Tim Schmalz with his clay Nativity scene Photo by Vanessa Santilli

Creating Nativity likened to chess match

By 
  • December 23, 2011

Creating a sculpture is like playing a game of chess, said sculptor Tim Schmalz of his expanding clay Nativity scene. 

"Your opponent does one move and that will determine your move," said Schmalz. "And with doing a multi-figured sculptural scene like this, I have to react with the central piece… I have to monitor what person plays what role within this drama."

Schmalz worked on his sculpture of baby Jesus, Mary and Joseph at the sixth annual Friends of the Crèche International Convention in November and is currently working on adding the three wise men, shepherds, an angel and animals to the scene. He hopes to have the sculpture completed by Christmas.

Having created the first wise man and shepherd so far, he wanted to give a nod to different religions at this time of our spiritual celebrations, he said.

Using creative license, the first wise man is based on the philosopher Averroes, who brought the ideas of Aristotle to his Islamic faith, said Schmalz. The other two will also be based on famous medieval philosophers.

"Obviously these philosophers were not the actual people that were there but it gives… a wonderful respect to these different cultures during this time of peace and goodwill."
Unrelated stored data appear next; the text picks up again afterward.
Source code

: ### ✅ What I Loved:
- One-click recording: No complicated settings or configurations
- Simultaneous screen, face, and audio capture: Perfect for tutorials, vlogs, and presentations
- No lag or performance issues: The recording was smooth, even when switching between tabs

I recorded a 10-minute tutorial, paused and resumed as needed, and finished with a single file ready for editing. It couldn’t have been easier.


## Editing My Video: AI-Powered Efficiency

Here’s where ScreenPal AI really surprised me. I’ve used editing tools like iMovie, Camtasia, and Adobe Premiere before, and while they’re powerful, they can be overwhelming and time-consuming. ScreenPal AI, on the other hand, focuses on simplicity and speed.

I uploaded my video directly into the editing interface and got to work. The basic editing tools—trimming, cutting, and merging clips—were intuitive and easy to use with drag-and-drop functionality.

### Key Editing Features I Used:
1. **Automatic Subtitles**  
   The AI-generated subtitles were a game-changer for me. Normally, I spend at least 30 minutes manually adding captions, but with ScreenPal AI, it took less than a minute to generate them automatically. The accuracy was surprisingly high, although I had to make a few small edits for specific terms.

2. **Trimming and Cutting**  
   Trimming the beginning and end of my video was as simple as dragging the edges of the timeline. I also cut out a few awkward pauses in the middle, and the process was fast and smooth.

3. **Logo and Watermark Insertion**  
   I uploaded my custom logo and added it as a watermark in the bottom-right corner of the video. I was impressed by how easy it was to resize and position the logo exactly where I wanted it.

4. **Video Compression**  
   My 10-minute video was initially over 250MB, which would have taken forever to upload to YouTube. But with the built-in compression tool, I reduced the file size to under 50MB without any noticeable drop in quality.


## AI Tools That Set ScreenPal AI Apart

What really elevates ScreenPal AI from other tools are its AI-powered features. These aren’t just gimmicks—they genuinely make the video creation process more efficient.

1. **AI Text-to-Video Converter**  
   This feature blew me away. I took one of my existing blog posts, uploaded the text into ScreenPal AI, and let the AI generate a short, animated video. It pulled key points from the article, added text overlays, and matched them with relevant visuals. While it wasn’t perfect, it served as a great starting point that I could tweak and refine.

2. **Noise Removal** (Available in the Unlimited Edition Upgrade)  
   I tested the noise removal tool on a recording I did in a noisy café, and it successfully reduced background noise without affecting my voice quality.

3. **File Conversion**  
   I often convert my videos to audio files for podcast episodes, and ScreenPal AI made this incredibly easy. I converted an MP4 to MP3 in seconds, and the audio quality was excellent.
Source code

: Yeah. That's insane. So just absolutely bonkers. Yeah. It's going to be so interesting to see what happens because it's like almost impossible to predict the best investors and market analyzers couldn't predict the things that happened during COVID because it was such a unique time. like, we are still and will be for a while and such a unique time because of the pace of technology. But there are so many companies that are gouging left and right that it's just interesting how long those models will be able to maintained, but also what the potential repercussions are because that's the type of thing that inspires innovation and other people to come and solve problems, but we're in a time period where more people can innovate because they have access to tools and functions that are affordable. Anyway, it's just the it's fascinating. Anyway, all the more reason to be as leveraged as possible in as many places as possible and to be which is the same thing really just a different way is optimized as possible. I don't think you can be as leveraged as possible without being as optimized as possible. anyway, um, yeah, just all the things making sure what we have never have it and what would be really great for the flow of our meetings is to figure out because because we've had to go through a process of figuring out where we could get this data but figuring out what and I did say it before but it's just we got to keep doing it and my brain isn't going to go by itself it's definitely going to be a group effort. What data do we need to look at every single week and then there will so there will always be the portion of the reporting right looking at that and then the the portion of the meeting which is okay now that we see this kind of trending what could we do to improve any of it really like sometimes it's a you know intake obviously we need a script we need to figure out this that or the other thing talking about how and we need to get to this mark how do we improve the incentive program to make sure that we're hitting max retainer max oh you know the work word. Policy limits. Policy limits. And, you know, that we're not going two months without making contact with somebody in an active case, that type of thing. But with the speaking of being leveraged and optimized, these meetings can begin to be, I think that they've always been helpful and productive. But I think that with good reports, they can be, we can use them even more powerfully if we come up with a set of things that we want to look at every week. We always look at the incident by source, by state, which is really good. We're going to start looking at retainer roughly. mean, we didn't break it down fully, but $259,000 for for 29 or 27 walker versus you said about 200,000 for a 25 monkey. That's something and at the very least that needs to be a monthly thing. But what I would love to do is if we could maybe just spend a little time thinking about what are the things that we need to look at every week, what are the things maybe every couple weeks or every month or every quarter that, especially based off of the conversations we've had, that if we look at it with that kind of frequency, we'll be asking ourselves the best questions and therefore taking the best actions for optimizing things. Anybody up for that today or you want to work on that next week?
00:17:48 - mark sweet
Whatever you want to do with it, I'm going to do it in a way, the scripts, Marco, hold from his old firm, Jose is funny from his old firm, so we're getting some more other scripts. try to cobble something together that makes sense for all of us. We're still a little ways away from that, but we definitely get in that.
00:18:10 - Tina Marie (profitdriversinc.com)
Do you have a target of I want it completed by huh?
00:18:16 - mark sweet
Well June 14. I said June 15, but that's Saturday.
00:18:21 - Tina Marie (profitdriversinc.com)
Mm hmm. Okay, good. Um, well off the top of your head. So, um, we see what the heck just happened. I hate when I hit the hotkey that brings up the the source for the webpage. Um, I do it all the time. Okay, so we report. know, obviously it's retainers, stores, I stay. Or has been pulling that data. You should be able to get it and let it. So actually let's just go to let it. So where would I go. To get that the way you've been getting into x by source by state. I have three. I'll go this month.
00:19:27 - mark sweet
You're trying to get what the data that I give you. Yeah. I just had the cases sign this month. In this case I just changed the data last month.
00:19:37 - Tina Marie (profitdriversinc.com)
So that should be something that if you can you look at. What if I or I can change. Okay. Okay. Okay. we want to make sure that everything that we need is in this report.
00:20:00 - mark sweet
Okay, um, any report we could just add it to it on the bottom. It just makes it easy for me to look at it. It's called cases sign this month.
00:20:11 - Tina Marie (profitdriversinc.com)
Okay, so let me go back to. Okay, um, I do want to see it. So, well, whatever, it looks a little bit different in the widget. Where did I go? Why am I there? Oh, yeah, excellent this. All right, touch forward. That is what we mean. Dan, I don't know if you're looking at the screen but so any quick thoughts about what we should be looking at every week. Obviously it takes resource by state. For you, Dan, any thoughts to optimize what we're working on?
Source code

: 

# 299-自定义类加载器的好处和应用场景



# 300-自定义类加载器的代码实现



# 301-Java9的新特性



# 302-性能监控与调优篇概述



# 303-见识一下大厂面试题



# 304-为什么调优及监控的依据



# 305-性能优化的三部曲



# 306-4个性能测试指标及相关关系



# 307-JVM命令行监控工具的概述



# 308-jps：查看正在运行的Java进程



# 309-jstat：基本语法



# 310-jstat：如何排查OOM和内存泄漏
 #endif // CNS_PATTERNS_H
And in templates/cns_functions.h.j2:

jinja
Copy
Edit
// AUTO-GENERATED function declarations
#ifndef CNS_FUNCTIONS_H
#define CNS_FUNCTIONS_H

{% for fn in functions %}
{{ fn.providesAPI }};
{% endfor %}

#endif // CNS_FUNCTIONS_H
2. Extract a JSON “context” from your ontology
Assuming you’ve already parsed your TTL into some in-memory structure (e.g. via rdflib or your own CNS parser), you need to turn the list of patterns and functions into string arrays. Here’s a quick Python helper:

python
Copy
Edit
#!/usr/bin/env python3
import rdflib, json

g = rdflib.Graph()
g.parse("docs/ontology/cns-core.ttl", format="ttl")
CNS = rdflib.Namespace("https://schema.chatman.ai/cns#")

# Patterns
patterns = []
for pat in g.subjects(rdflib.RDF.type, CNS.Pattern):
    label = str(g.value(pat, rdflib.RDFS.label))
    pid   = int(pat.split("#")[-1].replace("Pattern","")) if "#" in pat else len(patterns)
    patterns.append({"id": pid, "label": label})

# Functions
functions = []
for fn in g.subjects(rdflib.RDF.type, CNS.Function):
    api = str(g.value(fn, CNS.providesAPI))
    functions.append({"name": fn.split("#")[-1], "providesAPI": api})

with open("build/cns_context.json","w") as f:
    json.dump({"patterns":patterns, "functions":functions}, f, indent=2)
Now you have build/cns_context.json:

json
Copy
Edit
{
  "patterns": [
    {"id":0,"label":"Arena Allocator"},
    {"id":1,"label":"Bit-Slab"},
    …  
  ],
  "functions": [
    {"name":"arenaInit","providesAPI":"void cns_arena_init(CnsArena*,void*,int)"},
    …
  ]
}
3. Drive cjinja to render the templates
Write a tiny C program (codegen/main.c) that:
Once the sculpture reaches completion, Schmalz will be making smaller ones suitable for houses and larger ones suitable for churches. To date, Schmalz has put in between 40 and 50 hours of work on the sculpture.

Not quite half complete, it's already becoming quite heavy currently weighing around 140 kilograms, he said.

"My work becomes my prayer," he said. "And if you can use your skill as your prayer, that's a very cool thing."